Habitat-of-origin predicts degree of adaptation in urban tolerant birds
- Published
- Accepted
- Subject Areas
- Biodiversity, Ecology
- Keywords
- Birds, urban adapter, urban exploiter, urban tolerance, urban-rural gradient, hierarchical Bayesian models, estimating habitat preference, habitat-of-origin
- Copyright
- © 2013 Conole
- Licence
- This is an open access article distributed under the terms of the Creative Commons Attribution License, which permits unrestricted use, distribution, and reproduction in any medium, provided the original author and source are credited.
- Cite this article
- 2013. Habitat-of-origin predicts degree of adaptation in urban tolerant birds. PeerJ PrePrints 1:e156v1 https://doi.org/10.7287/peerj.preprints.156v1
Abstract
Urban exploiters and adapters are often coalesced under a term of convenience as ‘urban tolerant’. This useful but simplistic characterisation masks a more nuanced interplay between and within assemblages of birds that are more or less well adapted to a range of urban habitats.
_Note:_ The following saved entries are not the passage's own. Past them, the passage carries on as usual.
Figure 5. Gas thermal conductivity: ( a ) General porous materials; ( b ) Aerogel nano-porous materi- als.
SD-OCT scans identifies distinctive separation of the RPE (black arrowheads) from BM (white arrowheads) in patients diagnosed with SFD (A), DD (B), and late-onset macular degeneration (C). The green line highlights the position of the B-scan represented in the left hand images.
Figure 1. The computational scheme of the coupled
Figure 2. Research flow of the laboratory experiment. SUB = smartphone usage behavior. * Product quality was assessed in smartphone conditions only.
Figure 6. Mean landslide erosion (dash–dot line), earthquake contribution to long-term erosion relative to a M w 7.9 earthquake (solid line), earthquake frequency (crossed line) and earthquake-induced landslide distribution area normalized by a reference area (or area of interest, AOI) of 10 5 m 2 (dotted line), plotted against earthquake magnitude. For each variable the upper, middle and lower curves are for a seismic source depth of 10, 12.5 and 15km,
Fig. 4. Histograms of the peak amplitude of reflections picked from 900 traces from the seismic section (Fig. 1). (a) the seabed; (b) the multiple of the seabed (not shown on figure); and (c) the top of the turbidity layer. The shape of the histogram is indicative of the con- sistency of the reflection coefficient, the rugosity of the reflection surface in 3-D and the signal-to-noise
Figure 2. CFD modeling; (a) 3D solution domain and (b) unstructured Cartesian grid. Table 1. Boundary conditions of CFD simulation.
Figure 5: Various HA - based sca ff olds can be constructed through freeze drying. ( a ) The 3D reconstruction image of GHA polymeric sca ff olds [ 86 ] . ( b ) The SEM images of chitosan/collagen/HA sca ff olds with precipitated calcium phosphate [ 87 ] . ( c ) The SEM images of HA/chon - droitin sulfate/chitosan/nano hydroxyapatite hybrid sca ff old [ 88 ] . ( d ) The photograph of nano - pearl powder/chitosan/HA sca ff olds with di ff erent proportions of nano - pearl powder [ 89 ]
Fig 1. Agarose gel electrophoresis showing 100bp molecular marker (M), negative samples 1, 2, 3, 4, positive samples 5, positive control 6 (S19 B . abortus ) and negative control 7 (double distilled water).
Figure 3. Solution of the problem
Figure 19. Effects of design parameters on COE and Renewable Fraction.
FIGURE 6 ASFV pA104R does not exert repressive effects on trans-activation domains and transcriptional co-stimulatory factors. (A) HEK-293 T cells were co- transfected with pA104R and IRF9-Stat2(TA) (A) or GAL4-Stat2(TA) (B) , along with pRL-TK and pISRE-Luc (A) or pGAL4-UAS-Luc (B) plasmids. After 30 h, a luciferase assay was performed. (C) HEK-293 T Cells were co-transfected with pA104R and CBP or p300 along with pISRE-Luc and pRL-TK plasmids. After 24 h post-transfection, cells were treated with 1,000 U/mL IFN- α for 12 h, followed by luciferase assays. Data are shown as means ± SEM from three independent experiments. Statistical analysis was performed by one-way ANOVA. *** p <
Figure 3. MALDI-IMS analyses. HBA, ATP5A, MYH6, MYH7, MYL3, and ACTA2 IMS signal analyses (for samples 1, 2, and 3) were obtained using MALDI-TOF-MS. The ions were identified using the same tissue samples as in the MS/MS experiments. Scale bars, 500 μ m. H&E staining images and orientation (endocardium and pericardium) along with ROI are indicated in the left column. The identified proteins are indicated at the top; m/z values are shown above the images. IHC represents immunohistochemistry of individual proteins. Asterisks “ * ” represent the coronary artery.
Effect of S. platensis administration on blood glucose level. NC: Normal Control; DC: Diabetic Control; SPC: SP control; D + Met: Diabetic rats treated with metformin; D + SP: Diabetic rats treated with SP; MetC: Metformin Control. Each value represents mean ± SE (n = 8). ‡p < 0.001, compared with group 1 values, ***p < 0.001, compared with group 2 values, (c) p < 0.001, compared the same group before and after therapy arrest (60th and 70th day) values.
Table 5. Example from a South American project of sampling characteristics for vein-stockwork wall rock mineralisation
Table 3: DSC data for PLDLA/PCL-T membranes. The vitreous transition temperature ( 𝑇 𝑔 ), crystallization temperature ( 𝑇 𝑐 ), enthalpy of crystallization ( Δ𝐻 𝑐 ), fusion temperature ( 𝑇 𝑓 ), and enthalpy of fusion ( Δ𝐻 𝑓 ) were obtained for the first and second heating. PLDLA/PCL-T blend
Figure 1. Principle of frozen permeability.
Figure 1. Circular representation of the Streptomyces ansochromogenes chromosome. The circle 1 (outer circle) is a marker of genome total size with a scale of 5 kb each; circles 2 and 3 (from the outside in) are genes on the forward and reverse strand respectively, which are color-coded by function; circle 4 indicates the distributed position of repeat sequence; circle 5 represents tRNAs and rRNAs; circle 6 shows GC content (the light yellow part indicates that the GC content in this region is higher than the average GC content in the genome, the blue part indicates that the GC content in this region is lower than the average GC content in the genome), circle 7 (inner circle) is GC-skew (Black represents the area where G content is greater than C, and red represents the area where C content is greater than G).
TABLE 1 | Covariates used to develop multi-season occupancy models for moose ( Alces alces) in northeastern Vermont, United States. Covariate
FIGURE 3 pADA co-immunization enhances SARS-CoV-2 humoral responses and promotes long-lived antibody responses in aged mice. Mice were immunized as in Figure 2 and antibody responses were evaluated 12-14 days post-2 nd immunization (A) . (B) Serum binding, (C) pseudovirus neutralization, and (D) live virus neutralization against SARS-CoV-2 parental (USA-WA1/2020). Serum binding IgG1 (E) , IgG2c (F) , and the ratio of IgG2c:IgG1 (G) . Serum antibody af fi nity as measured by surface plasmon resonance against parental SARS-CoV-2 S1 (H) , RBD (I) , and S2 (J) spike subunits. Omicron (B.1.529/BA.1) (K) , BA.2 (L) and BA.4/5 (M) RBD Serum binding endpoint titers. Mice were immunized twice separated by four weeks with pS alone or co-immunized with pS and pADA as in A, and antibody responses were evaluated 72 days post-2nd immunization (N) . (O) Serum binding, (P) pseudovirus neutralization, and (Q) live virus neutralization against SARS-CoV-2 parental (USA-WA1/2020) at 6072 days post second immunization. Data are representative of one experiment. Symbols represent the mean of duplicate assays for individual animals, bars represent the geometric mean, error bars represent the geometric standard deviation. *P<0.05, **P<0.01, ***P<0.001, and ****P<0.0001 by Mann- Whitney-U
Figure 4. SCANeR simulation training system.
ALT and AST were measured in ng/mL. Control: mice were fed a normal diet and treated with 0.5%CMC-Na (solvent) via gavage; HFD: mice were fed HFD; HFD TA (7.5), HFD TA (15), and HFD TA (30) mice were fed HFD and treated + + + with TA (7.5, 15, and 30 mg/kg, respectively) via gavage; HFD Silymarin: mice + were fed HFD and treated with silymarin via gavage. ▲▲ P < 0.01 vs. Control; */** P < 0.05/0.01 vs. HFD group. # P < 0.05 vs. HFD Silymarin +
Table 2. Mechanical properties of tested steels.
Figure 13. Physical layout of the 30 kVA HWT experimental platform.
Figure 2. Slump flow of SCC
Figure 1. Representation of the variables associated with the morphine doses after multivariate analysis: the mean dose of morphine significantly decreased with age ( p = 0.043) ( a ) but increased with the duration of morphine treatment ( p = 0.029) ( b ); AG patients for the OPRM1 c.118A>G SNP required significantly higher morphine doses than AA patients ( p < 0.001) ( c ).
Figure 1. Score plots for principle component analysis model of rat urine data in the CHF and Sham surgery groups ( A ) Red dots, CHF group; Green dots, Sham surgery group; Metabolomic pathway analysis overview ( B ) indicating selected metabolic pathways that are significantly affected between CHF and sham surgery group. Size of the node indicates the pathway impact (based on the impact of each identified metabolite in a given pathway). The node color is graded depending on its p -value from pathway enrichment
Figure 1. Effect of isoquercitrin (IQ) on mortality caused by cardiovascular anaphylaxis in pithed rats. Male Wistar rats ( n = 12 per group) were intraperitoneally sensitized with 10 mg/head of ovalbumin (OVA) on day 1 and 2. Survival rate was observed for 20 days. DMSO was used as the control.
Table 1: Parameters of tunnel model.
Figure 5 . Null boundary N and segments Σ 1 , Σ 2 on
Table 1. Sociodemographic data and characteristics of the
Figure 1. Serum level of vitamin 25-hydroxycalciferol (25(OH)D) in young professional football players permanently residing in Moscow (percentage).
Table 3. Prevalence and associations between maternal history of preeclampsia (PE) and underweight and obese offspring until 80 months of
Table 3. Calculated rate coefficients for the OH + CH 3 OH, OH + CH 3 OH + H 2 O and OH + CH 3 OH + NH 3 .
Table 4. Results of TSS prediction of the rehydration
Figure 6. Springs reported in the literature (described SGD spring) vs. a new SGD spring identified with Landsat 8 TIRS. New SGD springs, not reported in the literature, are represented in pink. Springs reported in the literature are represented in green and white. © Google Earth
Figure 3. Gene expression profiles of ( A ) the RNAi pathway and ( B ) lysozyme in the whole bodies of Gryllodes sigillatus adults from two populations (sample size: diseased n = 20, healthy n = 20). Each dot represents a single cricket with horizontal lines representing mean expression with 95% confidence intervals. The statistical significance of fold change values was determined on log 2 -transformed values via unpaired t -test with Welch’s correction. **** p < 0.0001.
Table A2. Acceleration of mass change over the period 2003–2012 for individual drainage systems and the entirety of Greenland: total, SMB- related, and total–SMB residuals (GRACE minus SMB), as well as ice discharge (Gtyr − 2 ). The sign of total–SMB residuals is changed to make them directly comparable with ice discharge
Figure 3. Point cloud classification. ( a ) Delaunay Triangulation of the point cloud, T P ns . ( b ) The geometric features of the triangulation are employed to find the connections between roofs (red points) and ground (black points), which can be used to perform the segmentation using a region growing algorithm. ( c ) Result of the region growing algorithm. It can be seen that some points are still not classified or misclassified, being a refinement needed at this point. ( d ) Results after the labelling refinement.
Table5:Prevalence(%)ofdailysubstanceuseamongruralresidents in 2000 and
Furthermore, cues are generally sought in behavioural ecology and physiology for the degree to which particular bird species are predisposed to urban living. The data in this paper are focused on two assemblages characterised as urban exploiters and suburban adapters from Melbourne, Australia. This study departs from the approach taken in many others of similar kind in that urban bird assemblages that form the basis of the work were identified at the landscape scale and from direct data analyses rather than indirect inference. Further, this paper employs a paired, partitioned analysis of exploiter and adapter preferences for points along the urban-rural gradient that seeks to decompose the overall trend into diagnosable parts for each assemblage. In the present paper I test the hypotheses that the distinct urban exploiter and suburban adapter assemblages within the broad urban tolerant grouping in Melbourne vary in their responses within the larger group to predictor variables, and that the most explanatory predictor variables vary between the two assemblages. In the end, habitat-of-origin better predicts degree of adaptation amongst urban tolerant birds.